Once I left U. Akron it was as if a great weight had been lifted from my shoulders.  Although my ordeal does not compare in magnitude to his, I kept thinking of the immortal Dr. Martin Luther King Jr.’s words, “Free at last, free at last.  Thank God almighty we are free at last!”  But in reality I wasn’t fully insulated from the influence of individuals at U. Akron.  Indeed, I had struck out on my own and started a private company (Stewart’s Technologies, LLC) where I was engaged in research for hire services as well as producing small quantities of perfluoroarylated Lewis acids (PFLAs) for sale.*  Despite numerous difficulties I can say without hesitation that even the worst of times on my own were better than the best of times at U. Akron.

Around this time U. Akron sent documentation concerning the patents on which I was listed as a coinventor whereby I’d essentially assign over my interest in the patents to them (see below).  I only signed such documents with the caveat that I contested “Kennedy’s” inclusion as a coinventor on US 7,202,317 (see enclosure #3 in my letters to Ken Preston and George Moxon, both posted below).  Eventually I had raised this concern (again) directly with the director of technology transfer at U. Akron (Mr. Preston) as well as with the attorney (Mr. Moxon) of the law firm (Rotezel and Andress) handling the patent filings (see below).  Despite indicating that I was the sole inventor to U.S. 7,202,317 neither of them followed up with me on the matter, further perpetrating the fraud of “Dr. Kennedy”.  At that time Dr. Collins was still in the employment of U. Akron and had not yet admitted to the fact that indeed I not only conceived the invention but that I was responsible for its full development (please see the last document posted in blog # 16 of this blog series for his admittance of these facts).  I can only assume that Collins was in no position to challenge “Kennedy” or anyone else at U. Akron for that matter.  In fact, on reviewing the invention disclosure form that U. Akron forced me to sign (see below) in April 4, 2003 (this was for the first patent covering the polymerization system devised by Dr. Collins and Dr. Piers) it should be noticed that “Dr.

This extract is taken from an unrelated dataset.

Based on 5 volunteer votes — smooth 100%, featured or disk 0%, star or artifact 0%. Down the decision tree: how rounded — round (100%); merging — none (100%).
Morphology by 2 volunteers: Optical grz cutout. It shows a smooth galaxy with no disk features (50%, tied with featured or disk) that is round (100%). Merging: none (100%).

Kennedy” was already listed as a coinventor despite the fact that this document actually predates my actual invention contained in US 7,202,317!  Further casting serious suspicion on his claim to inventorship is the fact that his claim to inventorship is solely verbal.  Regardless, as shown in the previous blog posting, every single document regarding this invention clearly shows it is mine as does the fact that I’m the only person to invent two additional polymerization systems that effect cationic polymerization of IB in aqueous media.

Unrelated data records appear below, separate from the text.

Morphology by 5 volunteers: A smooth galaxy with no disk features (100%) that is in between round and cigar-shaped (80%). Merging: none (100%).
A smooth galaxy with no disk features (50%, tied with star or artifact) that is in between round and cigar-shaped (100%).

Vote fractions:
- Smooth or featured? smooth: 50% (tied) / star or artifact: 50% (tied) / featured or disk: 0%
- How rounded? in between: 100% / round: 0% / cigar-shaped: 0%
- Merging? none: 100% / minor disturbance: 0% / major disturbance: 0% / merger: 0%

Declaration of power to U.Akron for Inventions

Letter to Ken Preston

Letter to Roetzel and Andress Moxon

Invention Disclosure Form

In an attempt to further disclose another discovery that I had made previously at U. Akron I began writing a journal article on the decomposition of carbocations paired with PFLAs by sterically hindered pyridines (SHPs).  During my stint at U. Akron I discovered that 2,6-di-t-butyl-4-methylpyridine readily consumed cumyl carbocation when the latter was paired with a PFLA derived anion and this finding was unique in that the consensus was such SHPs were too bulky to react with any electrophile other than H+ .  The only problem is that my discovery laid buried in my dissertation and not in a journal.  Most of this article is still on my website to this day; however, it was properly rejected by Dr. Collins due to lack of more thorough experimental investigations** (which I wasn’t about to return to U. Akron to conduct).  Regardless, submission of this draft spurred additional work in the Collins’ lab and I donated some of the PFLAs used in this research.***  This proved to be the final turning point for me in dealings with U. Akron as “Dr. Kennedy” was again somehow able to worm his way into a journal article that focused on my discovery.****  Unfortunately, I was in no position to prevent this from happening as I was not the lead author since the follow-up research had been conducted by a postdoc of Collins.  When this occurred I severed my ties with Collins and soon afterwards, Collins admitted that I was the sole inventor to US 7,202,317 (see last document on the previous blog posting) just prior to departing from U. Akron.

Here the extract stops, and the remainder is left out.